DOT: Ramp metering from Mercer Street to I-5 kicks off March 10
SEATTLE - The notoriously congested on-ramps from Mercer Street to Interstate 5 in Seattle will present motorists with a new wrinkle starting next month when ramp metering begins.
Officials with the state Department of Transportation announced the upcoming change in a blog entry Thursday.
"Call it a clog, a slow-down, a standstill or some other colorful phrase, merging onto I-5 from Mercer Street in Seattle can be a trying experience, with backups extending beyond the length of the on-ramp to I-5," according to the blog entry. "Also exasperating - the I-5 drive through Seattle as the onslaught of slow-merging vehicles brings freeway traffic to a halt."
Transportation officials say new signals have been installed along the ramps and will be activated on weekends starting March 10. Weekday metering could begin as early as April 10.
The WSDOT blog says the ramp metering "will help to pace the merging vehicles" and created a video to show how it will work:
Transportation officials also gave this description of how the ramp metering will work:
- On Mercer Street, once you cross Fairview Avenue, you will have two lanes on the ramp to northbound I-5 and three lanes on the ramp to southbound I-5 where you can wait for your green light to merge onto the freeway. The signals will alternate traffic from each lane, and instead of a clogged ramp, picture more of a slow leak of vehicles onto I-5. Gaps between merging vehicles will make the merge easier and reduce the risk of collisions near the I-5 on-ramps.
- Traffic engineers will monitor congestion and travel times on I-5 to determine when to turn on ramp metering. In coordination with the Seattle Department of Transportation, they will also monitor and adjust the ramp metering when it is active. As far as backups and delays on Mercer Street itself, engineers do not expect any negative effect.
"Many of us can feel a bit stressed looking ahead to merging traffic. Whether merging lanes or merging from the on-ramp to the freeway, predicting fellow driver behavior can be taxing. The new signals will help to ease some of the anxiety by alternating traffic and taking out the guesswork," the WSDOT blog says.
Transportation officials say the ramp metering will create a steadier flow of traffic onto the freeway, reduce freeway travel times and reduce the severity and number of collisions due to merging traffic.
But commenters on KOMO's Facebook page were skeptical about the plan.
"This is not going to end well.
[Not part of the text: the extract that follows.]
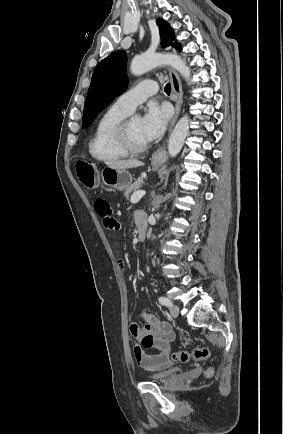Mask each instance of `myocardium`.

It already can take over 30 minutes to get from Lower Queen Anne to the 5 fwy onramps," commented Doug Briggs.
Ryan Bates commented: "Metering won't work when the traffic is not moving anyways. this will just make the mercer corridor even worse than it is."
And Matt Hanaford commented simply: "As if mercer street weren’t bad enough already."
Undaunted DOT officials remained upbeat about the new approach, however.
"We are confident the new meters at this major downtown intersection will help move traffic out of the city safely and with more consistency," the blog says.
And the Seattle Transportation Department says not to worry.
It said in a statement: "The way WSDOT is proposing to meter the Mercer on-ramps should not significantly change how traffic operates on Mercer Street, day to day."